**PROBLEM DETAILS:**
Word for word, set down every record that appears below.
─── PROVIDED DATA
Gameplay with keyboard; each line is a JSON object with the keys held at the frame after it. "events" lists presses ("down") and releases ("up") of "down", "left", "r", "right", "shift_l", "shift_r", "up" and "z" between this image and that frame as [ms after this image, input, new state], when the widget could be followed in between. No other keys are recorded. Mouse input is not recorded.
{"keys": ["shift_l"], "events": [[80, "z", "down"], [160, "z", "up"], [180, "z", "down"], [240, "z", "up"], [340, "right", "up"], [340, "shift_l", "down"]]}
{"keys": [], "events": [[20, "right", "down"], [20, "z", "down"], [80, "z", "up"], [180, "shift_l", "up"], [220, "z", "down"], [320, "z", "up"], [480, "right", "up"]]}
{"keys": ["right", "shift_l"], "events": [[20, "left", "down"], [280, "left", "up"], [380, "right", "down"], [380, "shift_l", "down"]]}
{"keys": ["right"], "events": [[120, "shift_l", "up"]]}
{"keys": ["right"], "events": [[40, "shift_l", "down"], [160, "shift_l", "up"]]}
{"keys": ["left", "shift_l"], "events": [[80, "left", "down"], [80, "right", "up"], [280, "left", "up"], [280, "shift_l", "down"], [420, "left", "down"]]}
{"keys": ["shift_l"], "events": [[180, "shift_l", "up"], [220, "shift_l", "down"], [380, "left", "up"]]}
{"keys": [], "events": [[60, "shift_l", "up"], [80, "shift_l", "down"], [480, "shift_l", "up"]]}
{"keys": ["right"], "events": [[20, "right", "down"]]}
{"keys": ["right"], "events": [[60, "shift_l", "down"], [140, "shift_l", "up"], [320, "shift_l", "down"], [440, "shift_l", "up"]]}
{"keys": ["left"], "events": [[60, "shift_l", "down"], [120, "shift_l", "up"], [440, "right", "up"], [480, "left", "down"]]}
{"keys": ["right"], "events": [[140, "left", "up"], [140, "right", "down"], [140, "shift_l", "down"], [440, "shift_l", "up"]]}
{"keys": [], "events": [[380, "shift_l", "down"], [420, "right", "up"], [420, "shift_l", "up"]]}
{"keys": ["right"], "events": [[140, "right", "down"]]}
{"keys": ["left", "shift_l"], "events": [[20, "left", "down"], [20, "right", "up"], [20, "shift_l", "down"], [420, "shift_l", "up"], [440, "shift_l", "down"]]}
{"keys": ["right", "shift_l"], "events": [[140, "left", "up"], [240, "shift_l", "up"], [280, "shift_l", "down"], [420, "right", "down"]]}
──────
**OUTPUT FOR THIS EXERCISE:**
Gameplay with keyboard; each line is a JSON object with the keys held at the frame after it. "events" lists presses ("down") and releases ("up") of "down", "left", "r", "right", "shift_l", "shift_r", "up" and "z" between this image and that frame as [ms after this image, input, new state], when the widget could be followed in between. No other keys are recorded. Mouse input is not recorded.
{"keys": ["shift_l"], "events": [[80, "z", "down"], [160, "z", "up"], [180, "z", "down"], [240, "z", "up"], [340, "right", "up"], [340, "shift_l", "down"]]}
{"keys": [], "events": [[20, "right", "down"], [20, "z", "down"], [80, "z", "up"], [180, "shift_l", "up"], [220, "z", "down"], [320, "z", "up"], [480, "right", "up"]]}
{"keys": ["right", "shift_l"], "events": [[20, "left", "down"], [280, "left", "up"], [380, "right", "down"], [380, "shift_l", "down"]]}
{"keys": ["right"], "events": [[120, "shift_l", "up"]]}
{"keys": ["right"], "events": [[40, "shift_l", "down"], [160, "shift_l", "up"]]}
{"keys": ["left", "shift_l"], "events": [[80, "left", "down"], [80, "right", "up"], [280, "left", "up"], [280, "shift_l", "down"], [420, "left", "down"]]}
{"keys": ["shift_l"], "events": [[180, "shift_l", "up"], [220, "shift_l", "down"], [380, "left", "up"]]}
{"keys": [], "events": [[60, "shift_l", "up"], [80, "shift_l", "down"], [480, "shift_l", "up"]]}
{"keys": ["right"], "events": [[20, "right", "down"]]}
{"keys": ["right"], "events": [[60, "shift_l", "down"], [140, "shift_l", "up"], [320, "shift_l", "down"], [440, "shift_l", "up"]]}
{"keys": ["left"], "events": [[60, "shift_l", "down"], [120, "shift_l", "up"], [440, "right", "up"], [480, "left", "down"]]}
{"keys": ["right"], "events": [[140, "left", "up"], [140, "right", "down"], [140, "shift_l", "down"], [440, "shift_l", "up"]]}
{"keys": [], "events": [[380, "shift_l", "down"], [420, "right", "up"], [420, "shift_l", "up"]]}
{"keys": ["right"], "events": [[140, "right", "down"]]}
{"keys": ["left", "shift_l"], "events": [[20, "left", "down"], [20, "right", "up"], [20, "shift_l", "down"], [420, "shift_l", "up"], [440, "shift_l", "down"]]}
{"keys": ["right", "shift_l"], "events": [[140, "left", "up"], [240, "shift_l", "up"], [280, "shift_l", "down"], [420, "right", "down"]]}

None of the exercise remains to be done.